##### Exercise materials

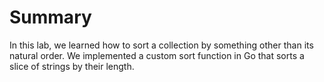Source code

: # Summary

In this lab, we learned how to sort a collection by something other than its natural order. We implemented a custom sort function in Go that sorts a slice of strings by their length.
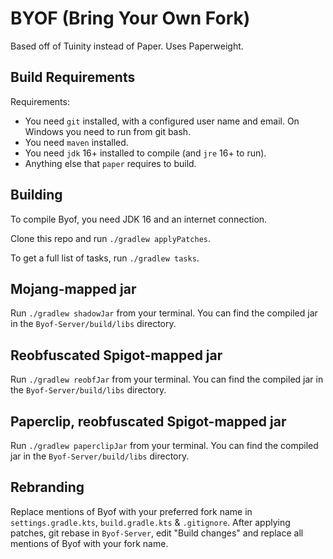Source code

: # BYOF (Bring Your Own Fork)
Based off of Tuinity instead of Paper.
Uses Paperweight.

## Build Requirements

Requirements:
- You need `git` installed, with a configured user name and email. 
   On Windows you need to run from git bash.
- You need `maven` installed.
- You need `jdk` 16+ installed to compile (and `jre` 16+ to run).
- Anything else that `paper` requires to build.

## Building

To compile Byof, you need JDK 16 and an internet connection.

Clone this repo and run `./gradlew applyPatches`.

To get a full list of tasks, run `./gradlew tasks`.

## Mojang-mapped jar
Run `./gradlew shadowJar` from your terminal. You can find the compiled jar in the `Byof-Server/build/libs` directory.

## Reobfuscated Spigot-mapped jar
Run `./gradlew reobfJar` from your terminal. You can find the compiled jar in the `Byof-Server/build/libs` directory.

## Paperclip, reobfuscated Spigot-mapped jar
Run `./gradlew paperclipJar` from your terminal. You can find the compiled jar in the `Byof-Server/build/libs` directory.

## Rebranding

Replace mentions of Byof with your preferred fork name in `settings.gradle.kts`, `build.gradle.kts` & `.gitignore`.
After applying patches, git rebase in `Byof-Server`, edit "Build changes" and replace all mentions of Byof with your fork name.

##########

▶ _Problem to work on_:
Lines containing the word "that" must be found in the data above and copied.

▶ _Output for this task_:
In this lab, we learned how to sort a collection by something other than its natural order. We implemented a custom sort function in Go that sorts a slice of strings by their length.
- Anything else that `paper` requires to build.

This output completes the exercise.